*EXERCISE BRIEF:* Reply solely with the number of lines, in the records underneath, that include the word "moyenne".

*Saved data entries:*
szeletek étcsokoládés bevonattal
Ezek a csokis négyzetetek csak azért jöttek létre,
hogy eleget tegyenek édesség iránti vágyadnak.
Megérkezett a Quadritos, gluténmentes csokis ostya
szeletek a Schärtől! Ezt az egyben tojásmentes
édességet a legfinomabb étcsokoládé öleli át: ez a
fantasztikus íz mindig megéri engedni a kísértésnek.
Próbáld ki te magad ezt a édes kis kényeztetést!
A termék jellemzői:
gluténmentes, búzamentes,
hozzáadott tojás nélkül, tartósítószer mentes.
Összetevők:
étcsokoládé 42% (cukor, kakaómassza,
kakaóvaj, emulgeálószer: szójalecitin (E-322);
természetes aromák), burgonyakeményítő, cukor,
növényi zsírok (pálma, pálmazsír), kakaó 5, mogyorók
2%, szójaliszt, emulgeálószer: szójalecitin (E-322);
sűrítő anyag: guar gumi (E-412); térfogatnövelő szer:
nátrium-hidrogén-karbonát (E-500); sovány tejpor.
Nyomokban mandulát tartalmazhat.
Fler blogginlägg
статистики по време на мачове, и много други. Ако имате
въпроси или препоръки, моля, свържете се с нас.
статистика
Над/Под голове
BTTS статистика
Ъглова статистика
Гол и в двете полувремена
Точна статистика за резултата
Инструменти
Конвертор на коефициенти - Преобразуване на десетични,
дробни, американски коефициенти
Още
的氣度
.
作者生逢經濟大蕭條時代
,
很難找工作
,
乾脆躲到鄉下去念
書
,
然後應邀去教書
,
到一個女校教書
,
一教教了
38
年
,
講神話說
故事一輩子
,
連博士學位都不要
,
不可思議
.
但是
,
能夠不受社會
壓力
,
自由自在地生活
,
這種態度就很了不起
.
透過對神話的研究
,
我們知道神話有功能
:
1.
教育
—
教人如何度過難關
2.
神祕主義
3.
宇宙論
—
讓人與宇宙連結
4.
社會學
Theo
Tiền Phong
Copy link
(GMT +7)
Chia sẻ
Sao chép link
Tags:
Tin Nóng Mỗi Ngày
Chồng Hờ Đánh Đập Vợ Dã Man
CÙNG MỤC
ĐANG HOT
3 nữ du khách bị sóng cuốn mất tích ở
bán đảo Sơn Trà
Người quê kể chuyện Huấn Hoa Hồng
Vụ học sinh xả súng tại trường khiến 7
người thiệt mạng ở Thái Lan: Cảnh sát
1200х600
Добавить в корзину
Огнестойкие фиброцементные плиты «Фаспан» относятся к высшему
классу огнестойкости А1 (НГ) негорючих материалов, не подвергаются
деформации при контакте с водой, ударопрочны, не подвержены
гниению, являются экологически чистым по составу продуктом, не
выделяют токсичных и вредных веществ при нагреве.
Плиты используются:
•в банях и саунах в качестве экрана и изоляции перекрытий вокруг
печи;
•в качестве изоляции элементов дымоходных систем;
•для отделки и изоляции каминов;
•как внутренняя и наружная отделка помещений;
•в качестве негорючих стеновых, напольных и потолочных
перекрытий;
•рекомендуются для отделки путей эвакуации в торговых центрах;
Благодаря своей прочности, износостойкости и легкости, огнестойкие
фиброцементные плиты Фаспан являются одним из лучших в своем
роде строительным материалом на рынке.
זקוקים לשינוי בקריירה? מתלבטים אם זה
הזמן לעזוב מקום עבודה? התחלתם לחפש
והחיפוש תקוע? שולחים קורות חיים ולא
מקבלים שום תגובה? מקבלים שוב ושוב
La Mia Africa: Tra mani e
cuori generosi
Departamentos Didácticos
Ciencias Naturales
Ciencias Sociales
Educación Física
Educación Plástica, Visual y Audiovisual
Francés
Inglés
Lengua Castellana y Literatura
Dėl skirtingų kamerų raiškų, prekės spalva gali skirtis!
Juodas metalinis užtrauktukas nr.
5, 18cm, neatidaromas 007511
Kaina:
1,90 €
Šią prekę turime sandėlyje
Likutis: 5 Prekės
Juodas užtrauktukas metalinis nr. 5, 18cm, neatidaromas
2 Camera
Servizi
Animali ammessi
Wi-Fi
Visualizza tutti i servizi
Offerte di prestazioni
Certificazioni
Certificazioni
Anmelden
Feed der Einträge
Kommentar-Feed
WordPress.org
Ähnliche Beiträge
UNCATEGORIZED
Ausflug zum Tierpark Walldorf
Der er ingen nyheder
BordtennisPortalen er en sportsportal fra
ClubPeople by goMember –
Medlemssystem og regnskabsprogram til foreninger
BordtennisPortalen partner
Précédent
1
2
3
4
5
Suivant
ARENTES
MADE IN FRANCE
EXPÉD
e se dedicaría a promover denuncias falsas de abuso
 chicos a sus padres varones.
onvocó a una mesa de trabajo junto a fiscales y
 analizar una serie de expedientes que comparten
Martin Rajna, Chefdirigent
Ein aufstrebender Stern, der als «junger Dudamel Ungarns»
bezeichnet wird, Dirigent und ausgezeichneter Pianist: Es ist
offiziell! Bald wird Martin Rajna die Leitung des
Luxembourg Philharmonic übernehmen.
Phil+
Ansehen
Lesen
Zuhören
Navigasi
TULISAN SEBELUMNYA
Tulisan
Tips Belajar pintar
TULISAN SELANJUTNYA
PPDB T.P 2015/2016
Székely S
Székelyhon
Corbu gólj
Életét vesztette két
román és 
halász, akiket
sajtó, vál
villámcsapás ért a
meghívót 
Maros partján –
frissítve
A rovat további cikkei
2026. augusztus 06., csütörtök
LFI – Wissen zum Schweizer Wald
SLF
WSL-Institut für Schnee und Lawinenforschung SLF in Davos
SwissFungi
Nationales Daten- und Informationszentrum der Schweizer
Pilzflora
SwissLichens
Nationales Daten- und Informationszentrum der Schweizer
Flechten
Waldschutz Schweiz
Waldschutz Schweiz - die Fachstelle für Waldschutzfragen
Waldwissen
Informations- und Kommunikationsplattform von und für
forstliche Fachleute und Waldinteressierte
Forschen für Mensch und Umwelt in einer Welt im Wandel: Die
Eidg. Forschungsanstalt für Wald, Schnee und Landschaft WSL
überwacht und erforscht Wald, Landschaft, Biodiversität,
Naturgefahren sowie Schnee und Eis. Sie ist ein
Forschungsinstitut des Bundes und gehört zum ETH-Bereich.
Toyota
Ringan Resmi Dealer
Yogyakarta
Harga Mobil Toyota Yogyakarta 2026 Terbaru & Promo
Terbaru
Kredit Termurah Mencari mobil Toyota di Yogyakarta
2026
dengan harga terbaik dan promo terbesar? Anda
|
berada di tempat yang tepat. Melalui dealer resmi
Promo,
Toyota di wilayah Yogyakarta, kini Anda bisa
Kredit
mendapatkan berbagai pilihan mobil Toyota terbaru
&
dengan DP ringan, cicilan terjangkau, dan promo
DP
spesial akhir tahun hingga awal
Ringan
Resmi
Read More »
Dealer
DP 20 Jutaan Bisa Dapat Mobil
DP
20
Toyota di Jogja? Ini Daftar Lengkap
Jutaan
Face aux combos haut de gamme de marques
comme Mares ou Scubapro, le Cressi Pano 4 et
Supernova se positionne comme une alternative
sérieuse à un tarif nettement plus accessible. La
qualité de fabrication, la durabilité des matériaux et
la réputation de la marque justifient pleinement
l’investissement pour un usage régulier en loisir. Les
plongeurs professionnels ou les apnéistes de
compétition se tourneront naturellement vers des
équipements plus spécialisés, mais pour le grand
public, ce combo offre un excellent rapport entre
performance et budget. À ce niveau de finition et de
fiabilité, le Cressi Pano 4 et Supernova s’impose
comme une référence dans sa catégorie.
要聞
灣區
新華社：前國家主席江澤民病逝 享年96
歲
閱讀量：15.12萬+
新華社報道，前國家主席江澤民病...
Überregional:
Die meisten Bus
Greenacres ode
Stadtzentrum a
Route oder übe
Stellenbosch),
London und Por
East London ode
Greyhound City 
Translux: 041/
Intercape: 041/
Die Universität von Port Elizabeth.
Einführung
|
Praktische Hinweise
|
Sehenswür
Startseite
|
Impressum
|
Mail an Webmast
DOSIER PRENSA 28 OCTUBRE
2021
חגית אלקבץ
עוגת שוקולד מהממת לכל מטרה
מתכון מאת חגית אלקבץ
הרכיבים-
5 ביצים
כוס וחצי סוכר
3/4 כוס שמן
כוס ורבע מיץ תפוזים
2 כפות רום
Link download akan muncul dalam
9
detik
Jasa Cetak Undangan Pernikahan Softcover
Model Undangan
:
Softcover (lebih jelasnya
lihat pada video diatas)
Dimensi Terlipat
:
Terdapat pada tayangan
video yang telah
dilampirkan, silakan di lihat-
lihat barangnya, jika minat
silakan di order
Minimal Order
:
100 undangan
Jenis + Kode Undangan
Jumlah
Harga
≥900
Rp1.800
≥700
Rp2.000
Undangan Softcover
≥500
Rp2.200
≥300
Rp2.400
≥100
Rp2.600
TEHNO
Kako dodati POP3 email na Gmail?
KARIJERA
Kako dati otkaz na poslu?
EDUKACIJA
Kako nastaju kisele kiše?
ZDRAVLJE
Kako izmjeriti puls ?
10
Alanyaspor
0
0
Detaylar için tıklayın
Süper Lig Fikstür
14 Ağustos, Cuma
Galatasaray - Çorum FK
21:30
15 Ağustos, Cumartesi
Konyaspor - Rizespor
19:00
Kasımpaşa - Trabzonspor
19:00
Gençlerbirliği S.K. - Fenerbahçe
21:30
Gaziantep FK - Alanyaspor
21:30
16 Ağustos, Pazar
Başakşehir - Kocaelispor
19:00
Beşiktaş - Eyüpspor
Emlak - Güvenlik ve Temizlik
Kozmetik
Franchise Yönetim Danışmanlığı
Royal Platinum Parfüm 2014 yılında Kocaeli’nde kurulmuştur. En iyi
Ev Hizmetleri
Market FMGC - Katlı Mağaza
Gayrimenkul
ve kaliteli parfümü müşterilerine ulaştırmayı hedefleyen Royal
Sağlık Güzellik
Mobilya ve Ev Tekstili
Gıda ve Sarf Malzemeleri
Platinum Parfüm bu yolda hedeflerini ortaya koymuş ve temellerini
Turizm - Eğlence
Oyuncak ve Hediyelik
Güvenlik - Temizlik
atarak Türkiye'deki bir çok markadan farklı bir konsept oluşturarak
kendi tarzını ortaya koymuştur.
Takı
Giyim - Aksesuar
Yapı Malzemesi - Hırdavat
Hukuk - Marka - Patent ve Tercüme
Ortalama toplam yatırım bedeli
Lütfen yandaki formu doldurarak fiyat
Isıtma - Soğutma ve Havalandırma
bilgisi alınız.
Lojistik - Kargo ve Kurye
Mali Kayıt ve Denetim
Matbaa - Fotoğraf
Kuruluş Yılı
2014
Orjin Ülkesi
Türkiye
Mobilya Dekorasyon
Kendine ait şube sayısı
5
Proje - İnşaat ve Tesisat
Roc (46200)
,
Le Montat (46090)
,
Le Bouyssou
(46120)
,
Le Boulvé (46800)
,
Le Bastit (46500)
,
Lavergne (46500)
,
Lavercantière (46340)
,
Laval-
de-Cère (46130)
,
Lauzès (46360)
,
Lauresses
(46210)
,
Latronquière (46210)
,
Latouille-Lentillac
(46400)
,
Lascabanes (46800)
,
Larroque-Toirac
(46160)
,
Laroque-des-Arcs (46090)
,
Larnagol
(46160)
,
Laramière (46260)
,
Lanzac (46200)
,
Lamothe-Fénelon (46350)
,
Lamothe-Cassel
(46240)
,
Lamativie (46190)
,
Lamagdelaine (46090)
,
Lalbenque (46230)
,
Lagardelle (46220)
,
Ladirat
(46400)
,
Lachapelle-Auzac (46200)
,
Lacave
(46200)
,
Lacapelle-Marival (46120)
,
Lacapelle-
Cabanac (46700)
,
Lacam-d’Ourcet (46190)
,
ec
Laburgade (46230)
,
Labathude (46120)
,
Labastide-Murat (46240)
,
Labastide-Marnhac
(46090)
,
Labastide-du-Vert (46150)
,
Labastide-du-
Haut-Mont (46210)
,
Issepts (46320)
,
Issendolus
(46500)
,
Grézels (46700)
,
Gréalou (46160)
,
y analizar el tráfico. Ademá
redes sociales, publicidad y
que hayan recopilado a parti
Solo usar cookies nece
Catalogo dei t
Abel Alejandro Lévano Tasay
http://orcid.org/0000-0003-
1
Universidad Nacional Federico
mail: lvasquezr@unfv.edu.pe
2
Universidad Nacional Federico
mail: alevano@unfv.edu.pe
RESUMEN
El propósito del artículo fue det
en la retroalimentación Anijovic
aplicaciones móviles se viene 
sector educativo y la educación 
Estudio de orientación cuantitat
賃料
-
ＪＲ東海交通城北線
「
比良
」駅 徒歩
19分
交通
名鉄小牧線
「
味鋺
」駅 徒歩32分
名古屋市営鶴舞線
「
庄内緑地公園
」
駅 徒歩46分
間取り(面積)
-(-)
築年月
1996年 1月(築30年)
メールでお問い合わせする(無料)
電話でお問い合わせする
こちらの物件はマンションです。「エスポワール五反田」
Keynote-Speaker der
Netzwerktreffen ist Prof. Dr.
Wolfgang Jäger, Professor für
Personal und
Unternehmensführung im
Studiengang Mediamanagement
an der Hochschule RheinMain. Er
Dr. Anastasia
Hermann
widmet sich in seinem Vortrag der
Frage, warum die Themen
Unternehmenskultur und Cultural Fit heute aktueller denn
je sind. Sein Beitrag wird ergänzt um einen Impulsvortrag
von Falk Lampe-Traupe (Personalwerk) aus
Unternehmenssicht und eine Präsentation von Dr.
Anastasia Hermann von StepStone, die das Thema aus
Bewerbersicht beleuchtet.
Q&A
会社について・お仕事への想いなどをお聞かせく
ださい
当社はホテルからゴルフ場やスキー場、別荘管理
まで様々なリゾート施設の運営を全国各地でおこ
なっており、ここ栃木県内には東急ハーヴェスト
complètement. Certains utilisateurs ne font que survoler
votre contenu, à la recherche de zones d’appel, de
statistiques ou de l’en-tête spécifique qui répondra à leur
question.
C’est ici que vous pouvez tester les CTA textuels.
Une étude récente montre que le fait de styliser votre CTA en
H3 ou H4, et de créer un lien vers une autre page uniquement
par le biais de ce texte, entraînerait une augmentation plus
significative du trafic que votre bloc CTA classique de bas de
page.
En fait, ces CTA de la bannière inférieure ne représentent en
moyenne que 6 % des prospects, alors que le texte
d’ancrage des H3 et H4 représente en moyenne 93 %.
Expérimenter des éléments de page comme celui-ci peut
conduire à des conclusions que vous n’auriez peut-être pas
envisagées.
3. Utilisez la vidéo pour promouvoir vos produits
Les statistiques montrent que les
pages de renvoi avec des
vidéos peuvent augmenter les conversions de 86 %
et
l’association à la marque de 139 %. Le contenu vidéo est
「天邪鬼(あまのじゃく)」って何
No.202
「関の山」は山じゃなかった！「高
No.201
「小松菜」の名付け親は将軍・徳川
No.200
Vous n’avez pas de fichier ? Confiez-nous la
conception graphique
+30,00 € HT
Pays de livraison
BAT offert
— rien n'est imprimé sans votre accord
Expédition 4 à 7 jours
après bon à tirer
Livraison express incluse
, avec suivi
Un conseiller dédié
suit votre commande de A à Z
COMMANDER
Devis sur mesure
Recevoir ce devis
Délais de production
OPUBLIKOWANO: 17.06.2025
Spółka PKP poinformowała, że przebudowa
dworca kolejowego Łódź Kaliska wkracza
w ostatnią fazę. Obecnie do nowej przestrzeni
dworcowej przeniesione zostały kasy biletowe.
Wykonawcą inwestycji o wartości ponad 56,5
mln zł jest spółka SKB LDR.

*RESULT FOR THIS EXERCISE:* 2